On entering the apartment he found Lucilla seated on a low stool beside the astrologer. She looked up when she heard his footsteps; but her countenance seemed so dejected, that he turned involuntarily to that of Volktman for explanation. Volktman met his gaze with a steadfast and mournful aspect.

“What has happened?” asked the Englishman: “you seem sad,—you do not greet me as usual.”

“I have been with the stars,” replied the visionary.

“They seem but poor company,” rejoined the Englishman; “and do not appear to have much heightened your spirits.”

“Jest not, my friend,” said Volktman; “it was for the loss of thee I looked sorrowful.
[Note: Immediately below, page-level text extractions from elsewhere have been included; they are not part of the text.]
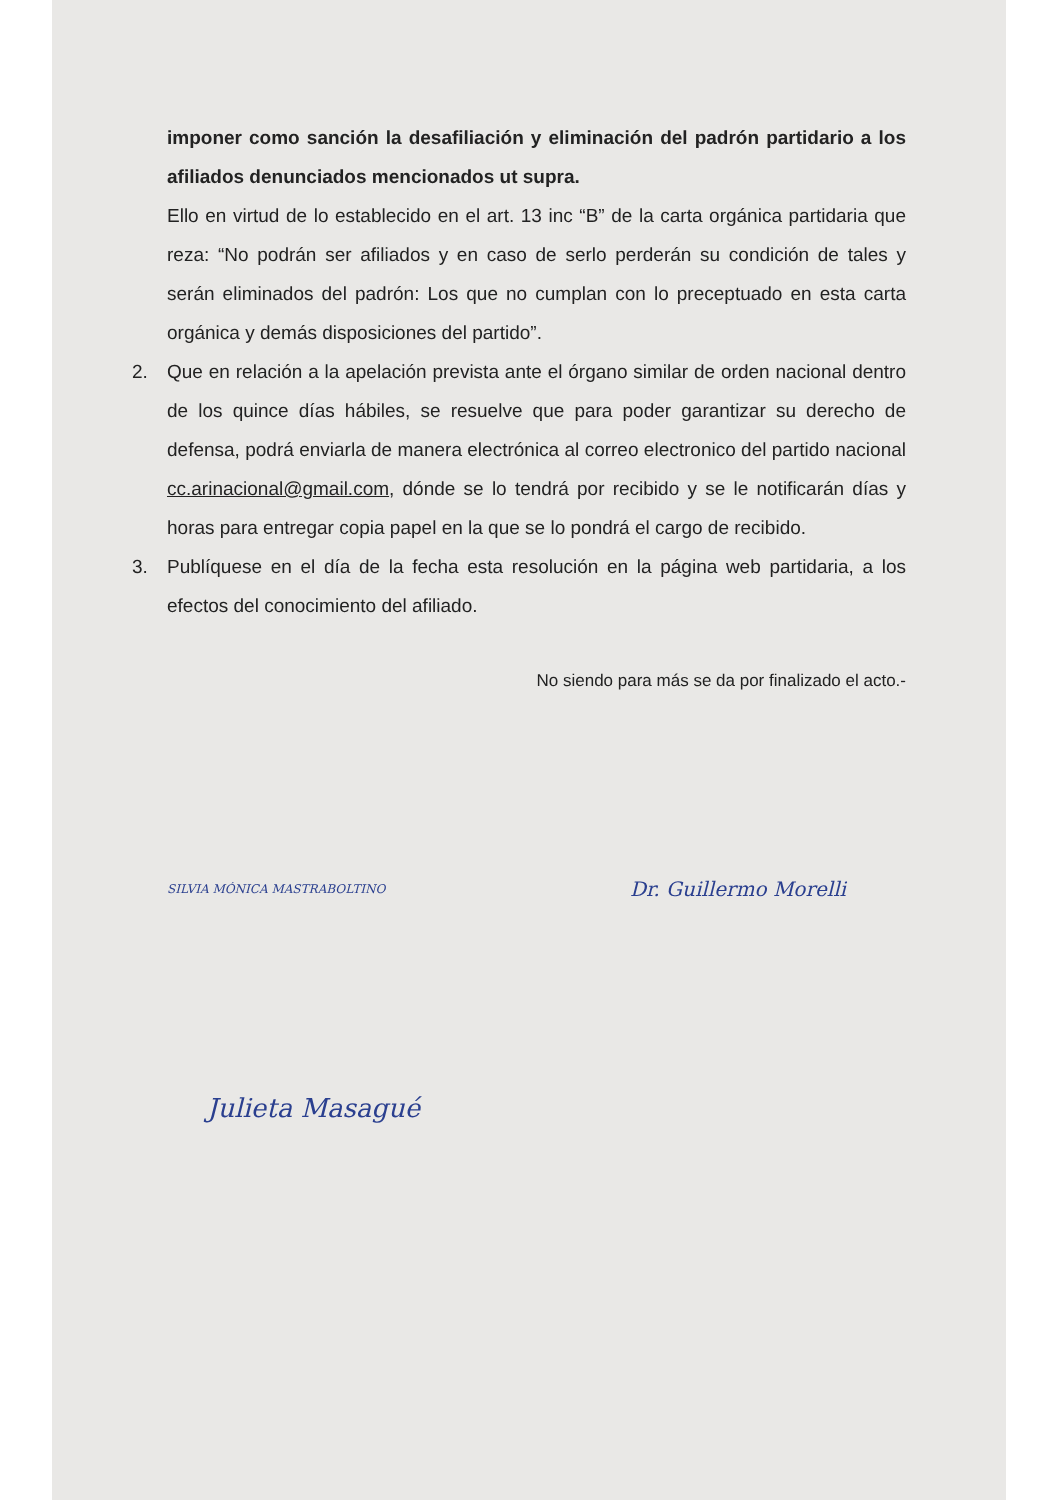imponer como sanción la desafiliación y eliminación del padrón partidario a los afiliados denunciados mencionados ut supra.
Ello en virtud de lo establecido en el art. 13 inc “B” de la carta orgánica partidaria que reza: “No podrán ser afiliados y en caso de serlo perderán su condición de tales y serán eliminados del padrón: Los que no cumplan con lo preceptuado en esta carta orgánica y demás disposiciones del partido”.
2. Que en relación a la apelación prevista ante el órgano similar de orden nacional dentro de los quince días hábiles, se resuelve que para poder garantizar su derecho de defensa, podrá enviarla de manera electrónica al correo electronico del partido nacional cc.arinacional@gmail.com, dónde se lo tendrá por recibido y se le notificarán días y horas para entregar copia papel en la que se lo pondrá el cargo de recibido.
3. Publíquese en el día de la fecha esta resolución en la página web partidaria, a los efectos del conocimiento del afiliado.
No siendo para más se da por finalizado el acto.-
SILVIA MÓNICA MASTRABOLTINO Dr. Guillermo Morelli
Julieta Masagué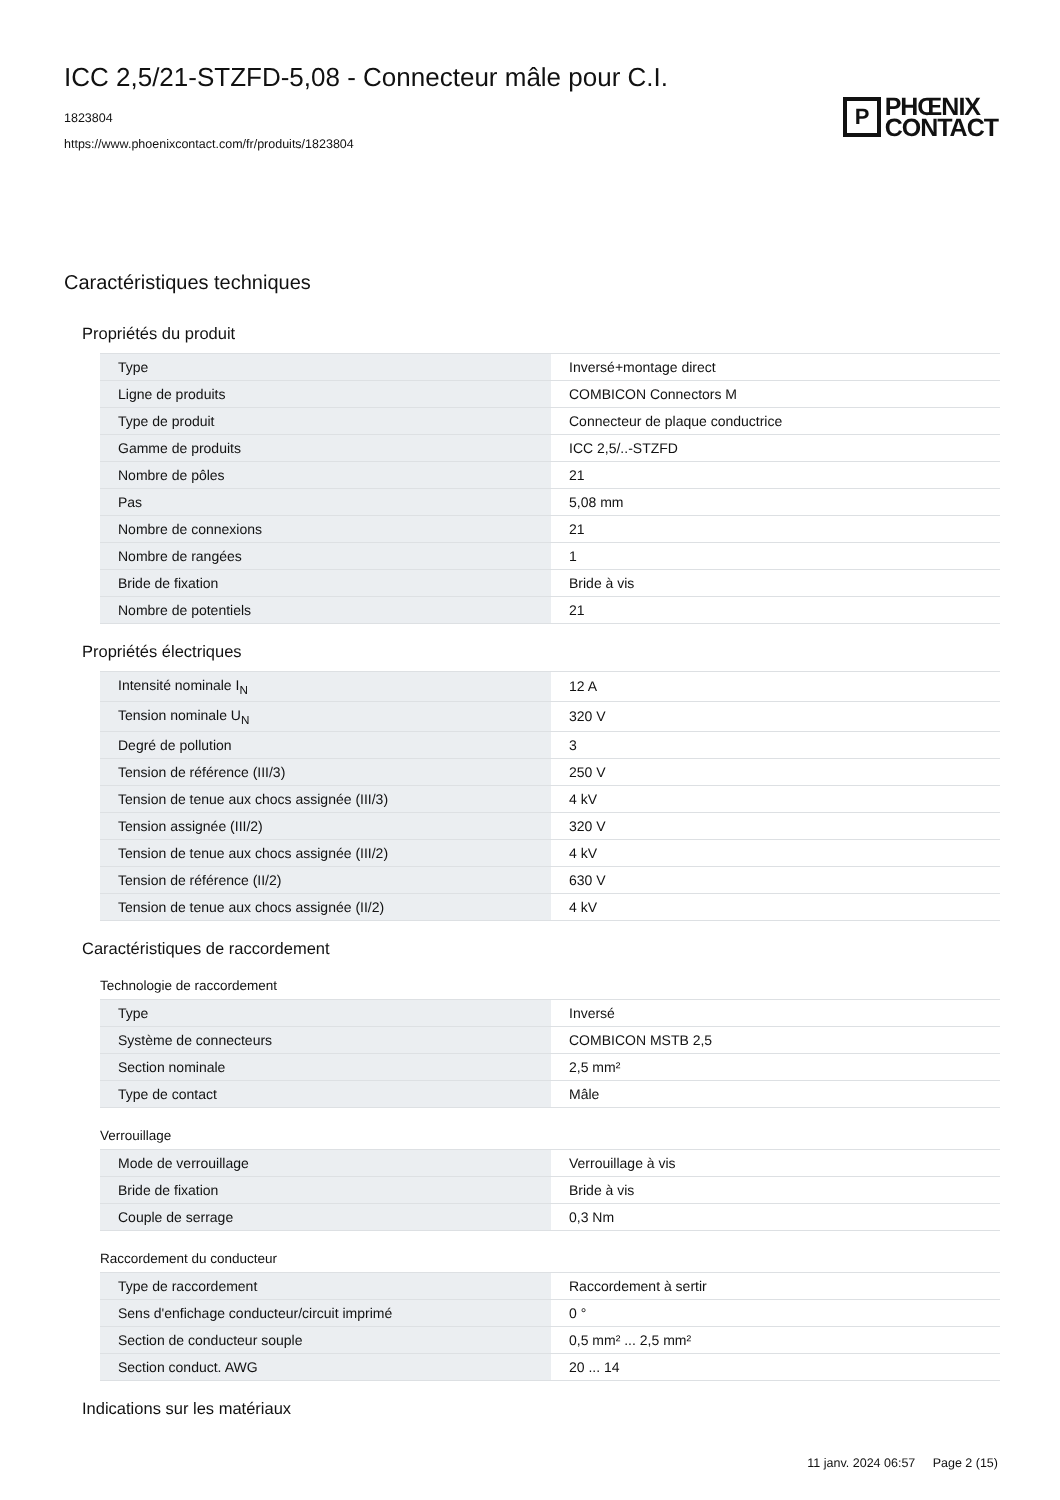ICC 2,5/21-STZFD-5,08 - Connecteur mâle pour C.I.
1823804
https://www.phoenixcontact.com/fr/produits/1823804
P
PHŒNIX
CONTACT
Caractéristiques techniques
Propriétés du produit
| Type | Inversé+montage direct |
| Ligne de produits | COMBICON Connectors M |
| Type de produit | Connecteur de plaque conductrice |
| Gamme de produits | ICC 2,5/..-STZFD |
| Nombre de pôles | 21 |
| Pas | 5,08 mm |
| Nombre de connexions | 21 |
| Nombre de rangées | 1 |
| Bride de fixation | Bride à vis |
| Nombre de potentiels | 21 |
Propriétés électriques
| Intensité nominale I<sub>N</sub> | 12 A |
| Tension nominale U<sub>N</sub> | 320 V |
| Degré de pollution | 3 |
| Tension de référence (III/3) | 250 V |
| Tension de tenue aux chocs assignée (III/3) | 4 kV |
| Tension assignée (III/2) | 320 V |
| Tension de tenue aux chocs assignée (III/2) | 4 kV |
| Tension de référence (II/2) | 630 V |
| Tension de tenue aux chocs assignée (II/2) | 4 kV |
Caractéristiques de raccordement
Technologie de raccordement
| Type | Inversé |
| Système de connecteurs | COMBICON MSTB 2,5 |
| Section nominale | 2,5 mm² |
| Type de contact | Mâle |
Verrouillage
| Mode de verrouillage | Verrouillage à vis |
| Bride de fixation | Bride à vis |
| Couple de serrage | 0,3 Nm |
Raccordement du conducteur
| Type de raccordement | Raccordement à sertir |
| Sens d'enfichage conducteur/circuit imprimé | 0 ° |
| Section de conducteur souple | 0,5 mm² ... 2,5 mm² |
| Section conduct. AWG | 20 ... 14 |
Indications sur les matériaux
11 janv. 2024 06:57 Page 2 (15)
I perceive that thou wilt take a journey soon, and that it will be of no pleasant nature.”

“Indeed!” answered the Englishman, smilingly. “I ask leave to question the fact: you know better than any man how often, through an error in our calculations, through haste, even through an over-attention, astrological predictions are exposed to falsification; and at present I foresee so little chance of my quitting Rome, that I prefer the earthly probabilities to the celestial.”

“My schemes are just, and the Heavens wrote their decrees in their clearest language,” answered the astrologer. “Thou art on the eve of quitting Rome.”

“On what occasion?”

The astrologer hesitated—the young visitor pressed the question.